Emails from legitimate big-name services that pass domain-spoofing and typosquatting checks tend to put victims off their guard
According to one cybersecurity firm’s ecosystem data, the proportion of email-delivered-attacks (compared to web based attacks) had increased last year, reaching 86% of all file-based in-the-wild attacks.
While ransomware tends to attract more (negative) attention, the US Federal Bureau of Investigations had reported last year that Business Email Compromise (BEC) scams had cause damage totaling US$2.7bn in the country, compared to just US$34m for ransomware.
Meanwhile in Australia, the impact of BEC scams on victims has been significant, with financial losses totaling more than US$79m in 2021.
BEC tactics are evolving
These days, researchers from Avanan are observing a spike in what looks like a progression of such attacks: BEC Firm Impersonation.
In the past two months of February and March, the firm’s researchers saw a total of 33,817 email attacks impersonating legitimate, popular firms and services instead of actual high ranking corporate executives.
In this technique, hackers use actual legitimate services to carry out their attack. For example, all they have to do is create a free Google account, then can create a Google sheet and key-in the email address of an intended target.
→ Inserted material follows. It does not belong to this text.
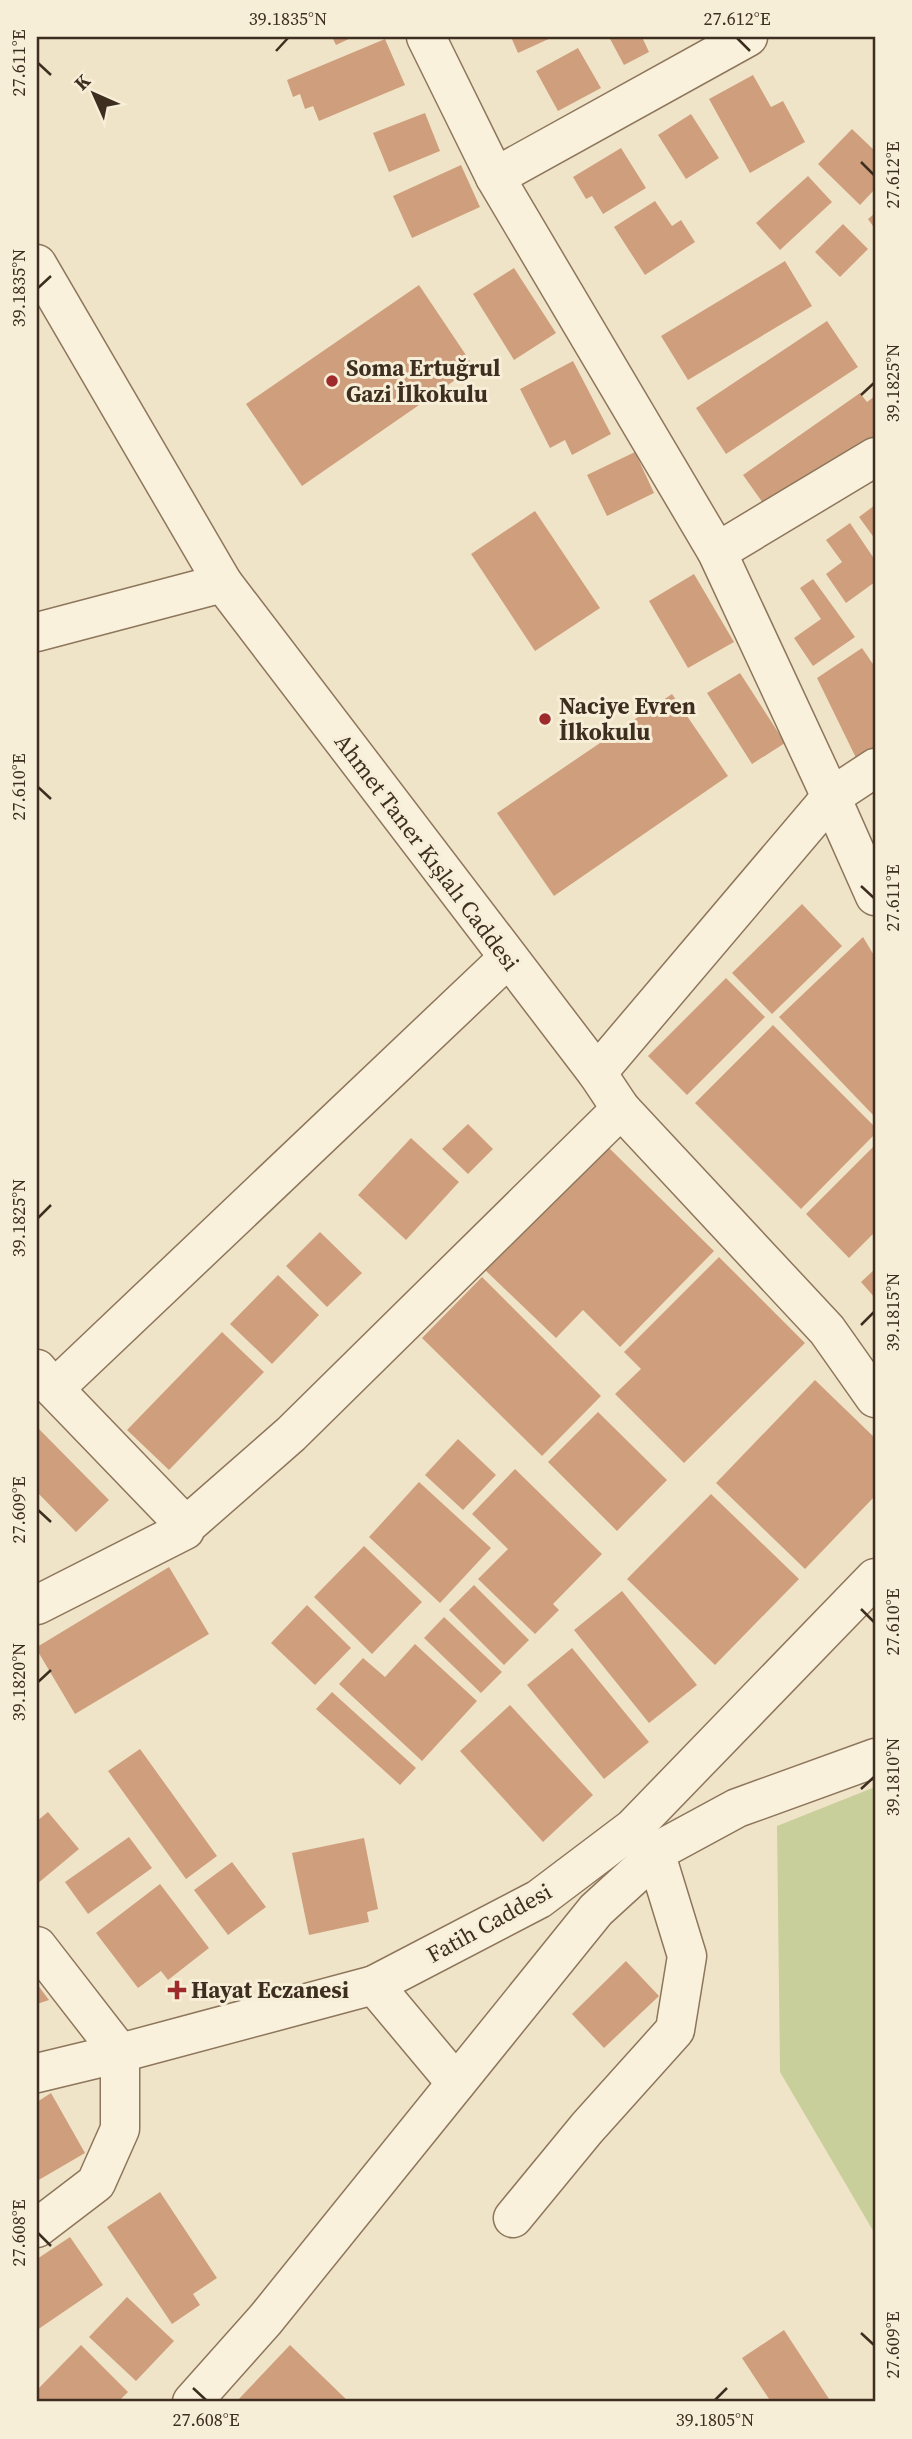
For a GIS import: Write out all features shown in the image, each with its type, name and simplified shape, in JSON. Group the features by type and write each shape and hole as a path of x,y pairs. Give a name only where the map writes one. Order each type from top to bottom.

The latter will then receive an email notification from a totally legitimate service (e.g. PayPal, Google Docs) but within it is a link to a malicious site.
In all the attacks analyzed, the email address from which the BEC emails were sent looked perfectly legitimate and contained the “correct” domain addresses, which made detection and identification much harder for the average user receiving them. However, when the victim’s guard is down and activates a malicious link that looks like a standard Google Workspace or Microsoft 365 document link, the victim is directed to fake websites (phishing sites where credentials will be stolen), or a variety of other malicious attacks.